- What you have to do
Could you output all of the records below exactly as they appear?

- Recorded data
----------------

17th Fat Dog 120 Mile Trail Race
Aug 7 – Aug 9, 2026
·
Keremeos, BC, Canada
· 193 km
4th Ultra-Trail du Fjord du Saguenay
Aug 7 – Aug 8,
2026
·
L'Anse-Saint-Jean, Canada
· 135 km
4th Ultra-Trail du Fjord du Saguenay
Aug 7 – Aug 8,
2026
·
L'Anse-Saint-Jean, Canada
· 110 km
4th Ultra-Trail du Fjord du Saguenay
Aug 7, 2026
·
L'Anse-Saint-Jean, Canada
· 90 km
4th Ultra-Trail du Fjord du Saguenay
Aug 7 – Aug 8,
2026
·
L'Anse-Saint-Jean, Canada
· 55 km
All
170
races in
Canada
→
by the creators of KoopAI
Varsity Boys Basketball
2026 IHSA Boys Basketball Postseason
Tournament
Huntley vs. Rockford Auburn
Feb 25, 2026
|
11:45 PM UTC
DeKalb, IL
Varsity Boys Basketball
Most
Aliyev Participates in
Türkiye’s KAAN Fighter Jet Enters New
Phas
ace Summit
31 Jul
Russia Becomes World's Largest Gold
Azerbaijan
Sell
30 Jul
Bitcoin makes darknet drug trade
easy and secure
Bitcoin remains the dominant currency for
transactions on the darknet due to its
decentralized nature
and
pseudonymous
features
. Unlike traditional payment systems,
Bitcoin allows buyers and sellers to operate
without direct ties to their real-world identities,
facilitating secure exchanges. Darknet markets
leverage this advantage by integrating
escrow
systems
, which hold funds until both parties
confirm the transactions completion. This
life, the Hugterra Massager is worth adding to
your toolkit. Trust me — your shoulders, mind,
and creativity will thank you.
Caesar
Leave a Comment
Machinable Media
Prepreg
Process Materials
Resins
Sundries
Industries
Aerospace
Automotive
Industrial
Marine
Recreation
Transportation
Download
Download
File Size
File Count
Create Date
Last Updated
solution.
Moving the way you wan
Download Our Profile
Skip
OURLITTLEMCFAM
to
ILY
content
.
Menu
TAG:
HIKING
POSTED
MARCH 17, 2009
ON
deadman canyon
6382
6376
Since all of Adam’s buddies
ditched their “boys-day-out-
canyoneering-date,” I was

----------------

- Solution for this problem
17th Fat Dog 120 Mile Trail Race
Aug 7 – Aug 9, 2026
·
Keremeos, BC, Canada
· 193 km
4th Ultra-Trail du Fjord du Saguenay
Aug 7 – Aug 8,
2026
·
L'Anse-Saint-Jean, Canada
· 135 km
4th Ultra-Trail du Fjord du Saguenay
Aug 7 – Aug 8,
2026
·
L'Anse-Saint-Jean, Canada
· 110 km
4th Ultra-Trail du Fjord du Saguenay
Aug 7, 2026
·
L'Anse-Saint-Jean, Canada
· 90 km
4th Ultra-Trail du Fjord du Saguenay
Aug 7 – Aug 8,
2026
·
L'Anse-Saint-Jean, Canada
· 55 km
All
170
races in
Canada
→
by the creators of KoopAI
Varsity Boys Basketball
2026 IHSA Boys Basketball Postseason
Tournament
Huntley vs. Rockford Auburn
Feb 25, 2026
|
11:45 PM UTC
DeKalb, IL
Varsity Boys Basketball
Most
Aliyev Participates in
Türkiye’s KAAN Fighter Jet Enters New
Phas
ace Summit
31 Jul
Russia Becomes World's Largest Gold
Azerbaijan
Sell
30 Jul
Bitcoin makes darknet drug trade
easy and secure
Bitcoin remains the dominant currency for
transactions on the darknet due to its
decentralized nature
and
pseudonymous
features
. Unlike traditional payment systems,
Bitcoin allows buyers and sellers to operate
without direct ties to their real-world identities,
facilitating secure exchanges. Darknet markets
leverage this advantage by integrating
escrow
systems
, which hold funds until both parties
confirm the transactions completion. This
life, the Hugterra Massager is worth adding to
your toolkit. Trust me — your shoulders, mind,
and creativity will thank you.
Caesar
Leave a Comment
Machinable Media
Prepreg
Process Materials
Resins
Sundries
Industries
Aerospace
Automotive
Industrial
Marine
Recreation
Transportation
Download
Download
File Size
File Count
Create Date
Last Updated
solution.
Moving the way you wan
Download Our Profile
Skip
OURLITTLEMCFAM
to
ILY
content
.
Menu
TAG:
HIKING
POSTED
MARCH 17, 2009
ON
deadman canyon
6382
6376
Since all of Adam’s buddies
ditched their “boys-day-out-
canyoneering-date,” I was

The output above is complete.